Thursday 24 May 2018

ANOTHER "THINLY DISGUISED" PITCH

The British government have published their suggested Framework for the future UK-EU partnership in Science, Research and Innovation (HERE). For sheer schizophrenic chutzpah you have to hand it to David Davis and Mrs May. As usual it looks like an accession request and points to "our shared interests and values, ensuring we act together for our mutual benefit".

However, as I have pointed out before our shared interests and values don't seem to extend to membership. The document says the partnership should have two core parts:

An economic partnership, that goes beyond any existing FTA, covering more sectors and with deeper cooperation. And a security partnership, maintaining and strengthening our ability to meet the ever evolving threats we both face. 

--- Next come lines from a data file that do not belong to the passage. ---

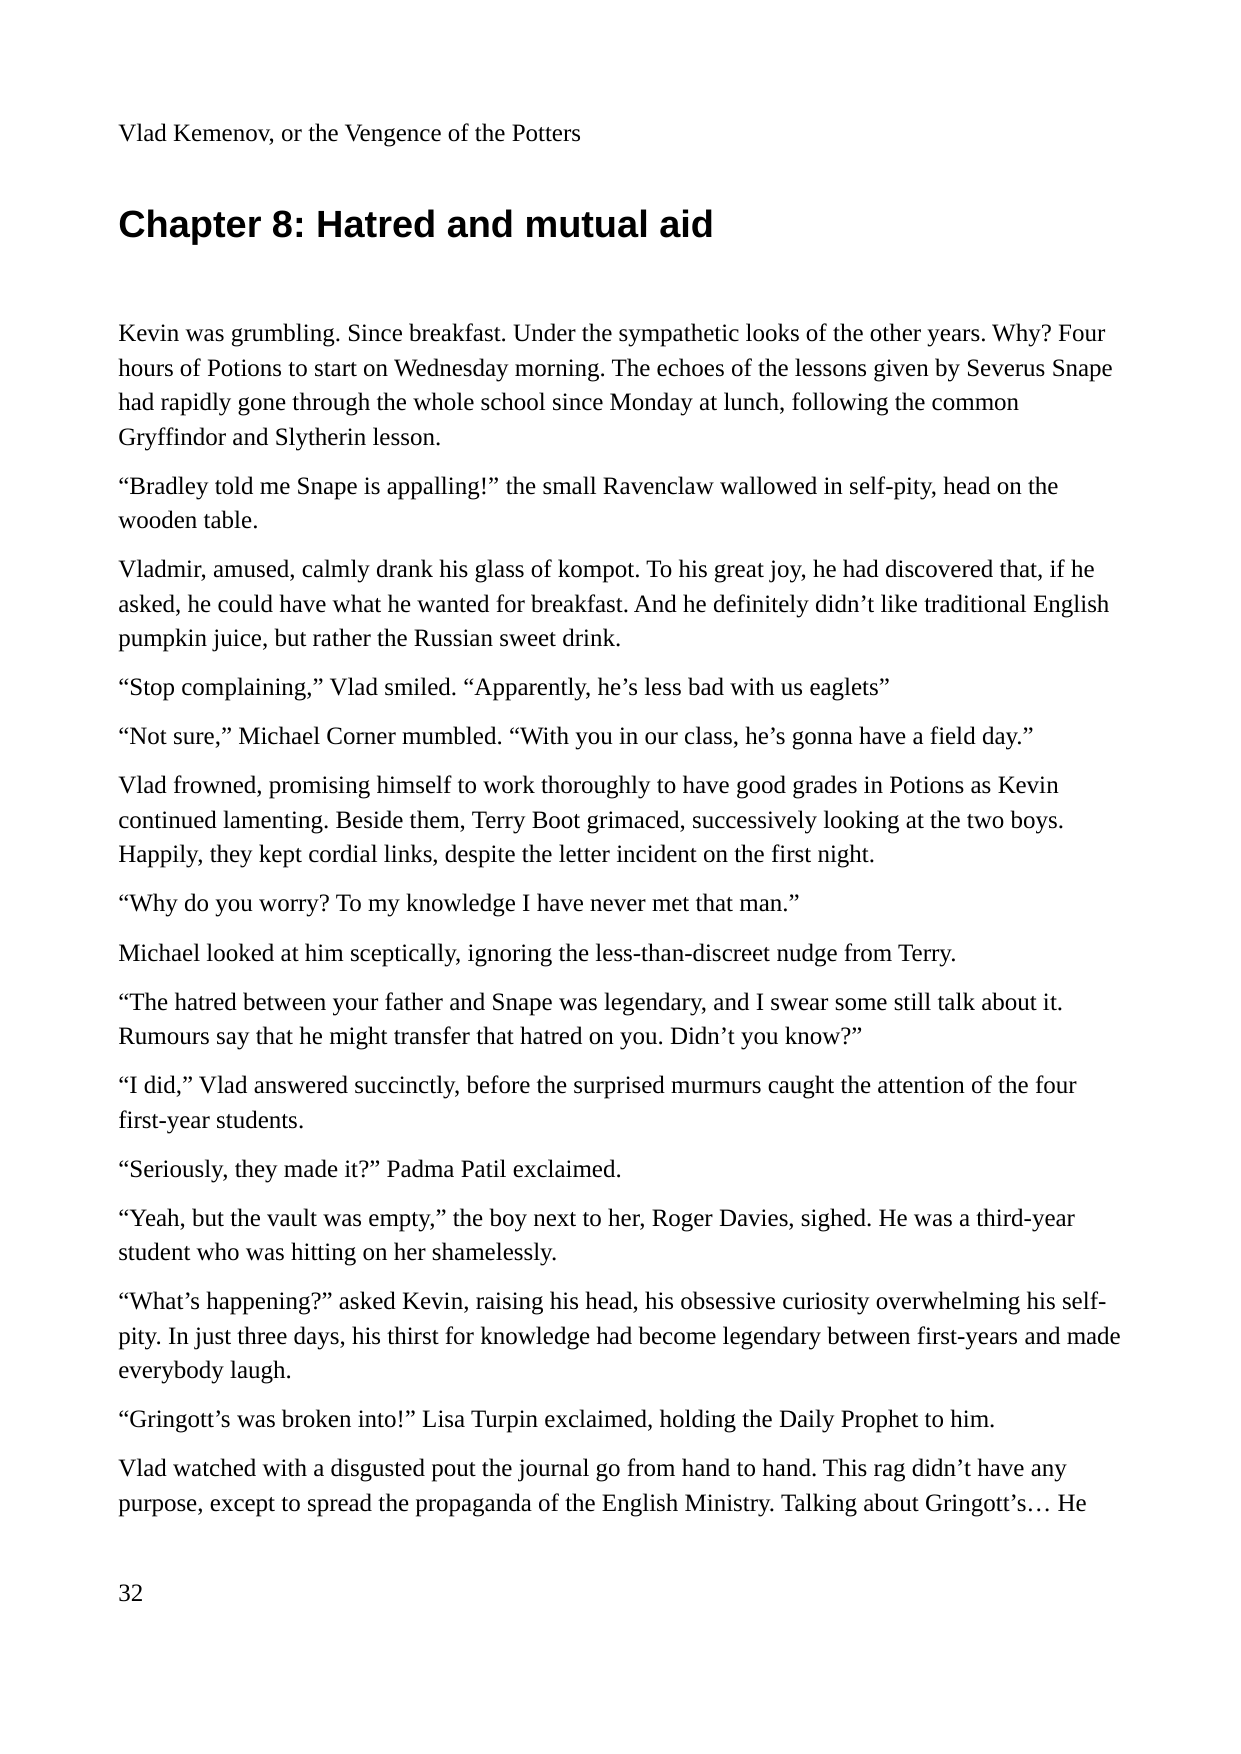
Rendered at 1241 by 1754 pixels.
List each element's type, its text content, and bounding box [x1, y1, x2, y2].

text “Gringott’s was broken into!” Lisa Turpin exclaimed, holding the Daily Prophet to him. [118, 1404, 1122, 1433]
text Michael looked at him sceptically, ignoring the less-than-discreet nudge from Terry. [118, 938, 1122, 966]
text Vlad watched with a disgusted pout the journal go from hand to hand. This rag didn’t have any purpose, except to spread the propaganda of the English Ministry. Talking about Gringott’s… He [118, 1453, 1122, 1517]
text “Not sure,” Michael Corner mumbled. “With you in our class, he’s gonna have a field day.” [118, 721, 1122, 750]
text “What’s happening?” asked Kevin, raising his head, his obsessive curiosity overwhelming his self-pity. In just three days, his thirst for knowledge had become legendary between first-years and made everybody laugh. [118, 1286, 1122, 1384]
text “Seriously, they made it?” Padma Patil exclaimed. [118, 1154, 1122, 1182]
text “Yeah, but the vault was empty,” the boy next to her, Roger Davies, sighed. He was a third-year student who was hitting on her shamelessly. [118, 1203, 1122, 1266]
text “Bradley told me Snape is appalling!” the small Ravenclaw wallowed in self-pity, head on the wooden table. [118, 471, 1122, 534]
text “Why do you worry? To my knowledge I have never met that man.” [118, 888, 1122, 917]
text Vlad frowned, promising himself to work thoroughly to have good grades in Potions as Kevin continued lamenting. Beside them, Terry Boot grimaced, successively looking at the two boys. Happily, they kept cordial links, despite the letter incident on the first night. [118, 771, 1122, 868]
text “The hatred between your father and Snape was legendary, and I swear some still talk about it. Rumours say that he might transfer that hatred on you. Didn’t you know?” [118, 987, 1122, 1050]
subtitle Chapter 8: Hatred and mutual aid [118, 201, 1122, 245]
text Kevin was grumbling. Since breakfast. Under the sympathetic looks of the other years. Why? Four hours of Potions to start on Wednesday morning. The echoes of the lessons given by Severus Snape had rapidly gone through the whole school since Monday at lunch, following the common Gryffindor and Slytherin lesson. [118, 318, 1122, 451]
text Vladmir, amused, calmly drank his glass of kompot. To his great joy, he had discovered that, if he asked, he could have what he wanted for breakfast. And he definitely didn’t like traditional English pumpkin juice, but rather the Russian sweet drink. [118, 554, 1122, 652]
text “Stop complaining,” Vlad smiled. “Apparently, he’s less bad with us eaglets” [118, 672, 1122, 701]
text “I did,” Vlad answered succinctly, before the surprised murmurs caught the attention of the four first-year students. [118, 1070, 1122, 1133]
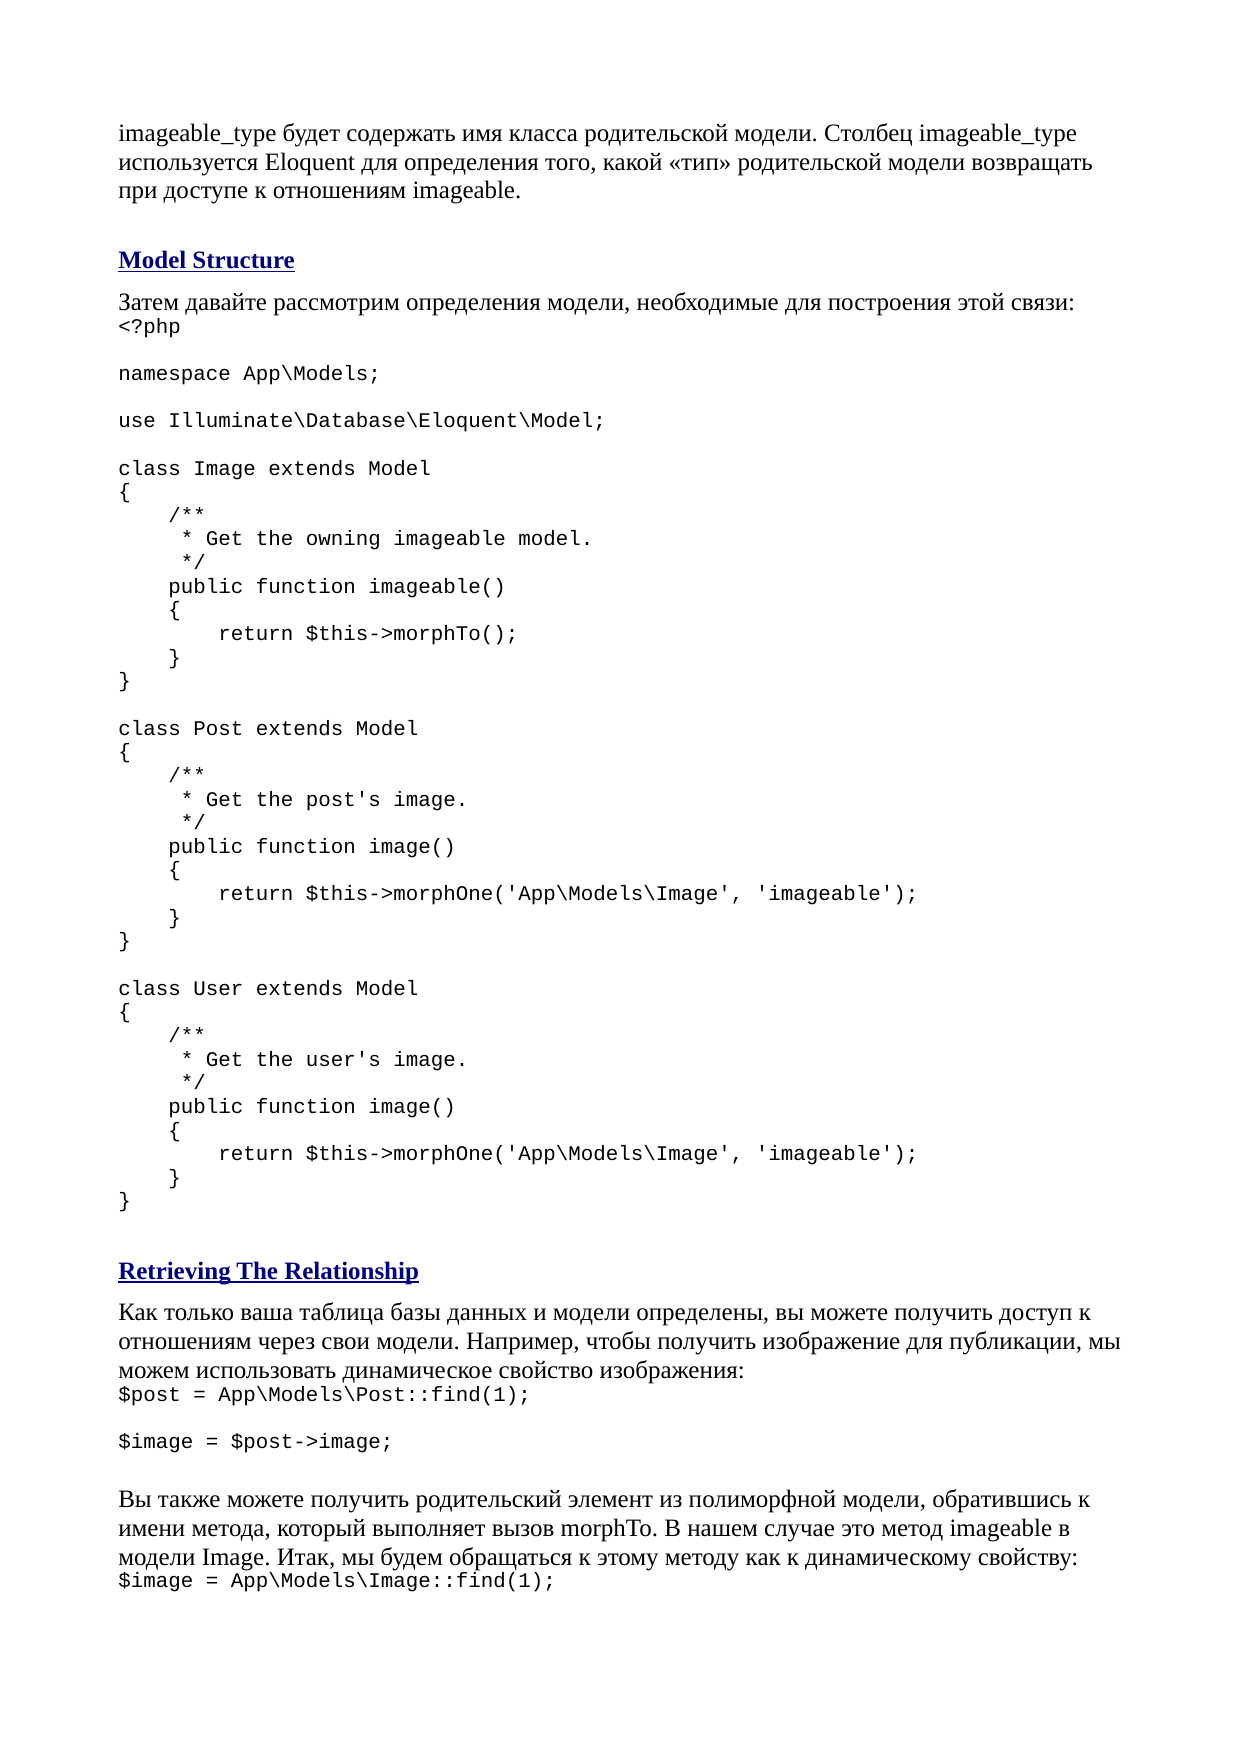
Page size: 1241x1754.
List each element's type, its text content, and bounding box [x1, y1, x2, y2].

text <?php [118, 316, 1122, 339]
text imageable_type будет содержать имя класса родительской модели. Столбец imageable_type используется Eloquent для определения того, какой «тип» родительской модели возвращать при доступе к отношениям imageable. [118, 118, 1122, 204]
text { [118, 859, 1122, 883]
text { [118, 599, 1122, 623]
text use Illuminate\Database\Eloquent\Model; [118, 410, 1122, 434]
text * Get the owning imageable model. [118, 528, 1122, 552]
text { [118, 1001, 1122, 1025]
subtitle Retrieving The Relationship [118, 1256, 1122, 1285]
text public function imageable() [118, 576, 1122, 599]
text return $this->morphOne('App\Models\Image', 'imageable'); [118, 1143, 1122, 1167]
text Затем давайте рассмотрим определения модели, необходимые для построения этой связи: [118, 287, 1122, 316]
text { [118, 481, 1122, 505]
text * Get the post's image. [118, 788, 1122, 812]
text $image = $post->image; [118, 1431, 1122, 1454]
subtitle Model Structure [118, 246, 1122, 274]
text public function image() [118, 836, 1122, 859]
text /** [118, 1025, 1122, 1049]
text return $this->morphTo(); [118, 623, 1122, 647]
text public function image() [118, 1096, 1122, 1119]
text class Post extends Model [118, 718, 1122, 741]
text Как только ваша таблица базы данных и модели определены, вы можете получить доступ к отношениям через свои модели. Например, чтобы получить изображение для публикации, мы можем использовать динамическое свойство изображения: [118, 1297, 1122, 1384]
text } [118, 1167, 1122, 1191]
text } [118, 930, 1122, 954]
text } [118, 670, 1122, 694]
text Вы также можете получить родительский элемент из полиморфной модели, обратившись к имени метода, который выполняет вызов morphTo. В нашем случае это метод imageable в модели Image. Итак, мы будем обращаться к этому методу как к динамическому свойству: [118, 1484, 1122, 1570]
text /** [118, 765, 1122, 788]
text */ [118, 1072, 1122, 1096]
text } [118, 907, 1122, 930]
text */ [118, 552, 1122, 576]
text } [118, 647, 1122, 670]
text } [118, 1191, 1122, 1214]
text /** [118, 505, 1122, 528]
text class User extends Model [118, 978, 1122, 1001]
text $image = App\Models\Image::find(1); [118, 1570, 1122, 1594]
text */ [118, 812, 1122, 836]
text $post = App\Models\Post::find(1); [118, 1384, 1122, 1407]
text class Image extends Model [118, 457, 1122, 481]
text { [118, 1119, 1122, 1143]
text * Get the user's image. [118, 1049, 1122, 1072]
text namespace App\Models; [118, 363, 1122, 387]
text { [118, 741, 1122, 765]
text return $this->morphOne('App\Models\Image', 'imageable'); [118, 883, 1122, 907]
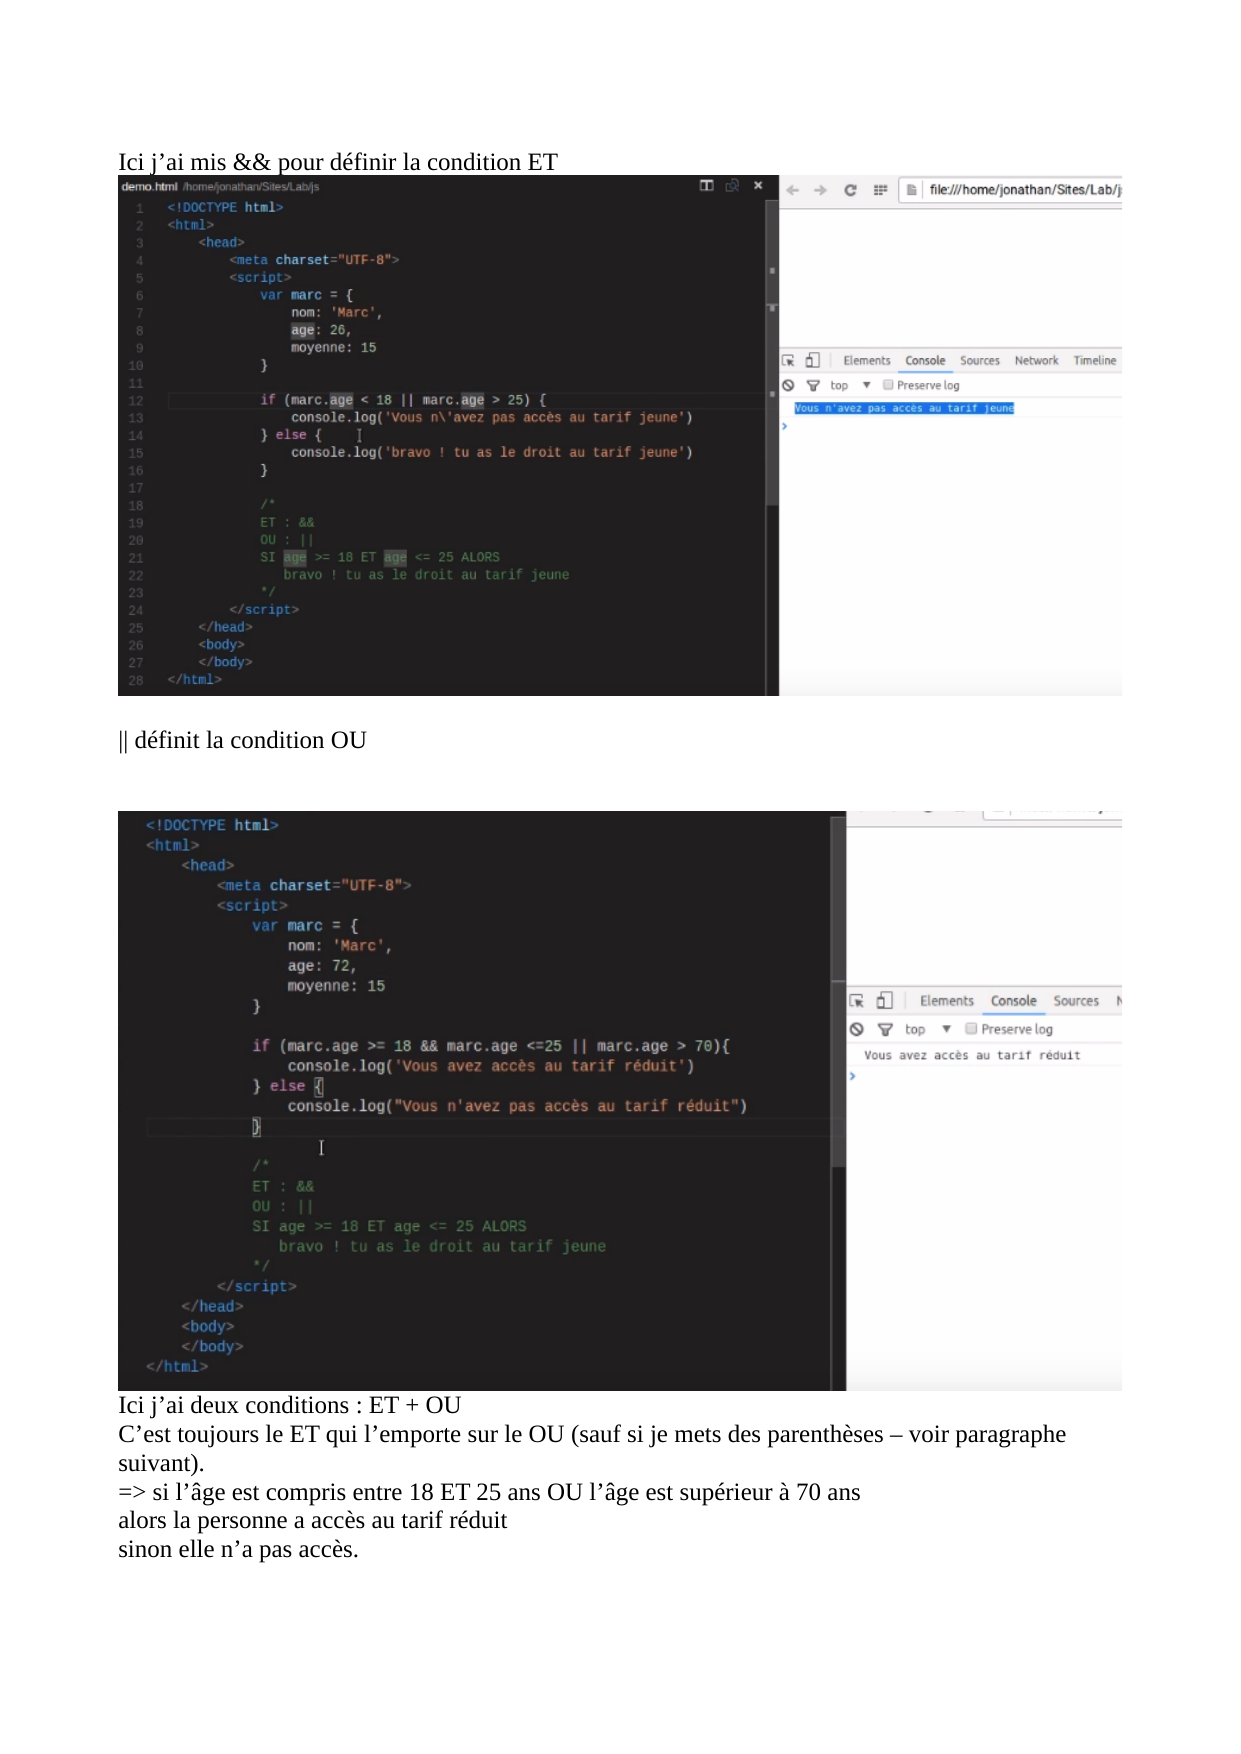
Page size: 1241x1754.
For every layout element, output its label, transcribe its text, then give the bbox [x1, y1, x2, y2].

text alors la personne a accès au tarif réduit [118, 1505, 1122, 1534]
text C’est toujours le ET qui l’emporte sur le OU (sauf si je mets des parenthèses – voir paragraphe suivant). [118, 1419, 1122, 1477]
text sinon elle n’a pas accès. [118, 1534, 1122, 1563]
text || définit la condition OU [118, 725, 1122, 753]
text Ici j’ai mis && pour définir la condition ET [118, 118, 1122, 175]
text Ici j’ai deux conditions : ET + OU [118, 1391, 1122, 1419]
picture [118, 811, 1123, 1391]
text => si l’âge est compris entre 18 ET 25 ans OU l’âge est supérieur à 70 ans [118, 1477, 1122, 1505]
picture [118, 175, 1123, 696]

These will sit alongside cross-­cutting areas such as data protection.

It goes on to explain how science, research and innovation is "at the heart of global competitiveness and productivity" as if this was a revelation to the EU which is streets ahead of us in both.  The government has discovered that these things "address societal challenges and drive new ideas and knowledge".

Apparently we want "Europe to maintain its world-­leading role in science and innovation" and we are "committed to a far-­reaching Science and Innovation Pact with the EU".

This is going to look like cherry picking and I quote from Sir Ivan Rogers' speech yesterday:

".... the revealed position of the UK Government, if one reads its speeches and documents on everything from financial services to customs procedures and from data to internal security, is really a very thinly disguised attempt to achieve from outside the EU the vast bulk of what Cameron was seeking to achieve from just inside the perimeter fence".

"But the Luxembourg PM, Xavier Bettel’s pithy description is a pretty good one: “Before they (the British) were in with a lot of opt-outs; now they are out and want a lot of opt-ins”.

"Michel Barnier has likewise expressed surprise that so many of the UK documents read like ones from a state aspiring to accede to the EU, not one intending to leave it. I confess I slightly share the puzzlement. So many of the positions in these documents read a good deal more enthusiastic about the case for remaining closely aligned to EU policy than most of the instructions I ever received from Departments when negotiating over years on their behalf in Brussels!"

This is the paradox isn't it? Now we are leaving the shared interests and values count for far more than they ever did when we were a member.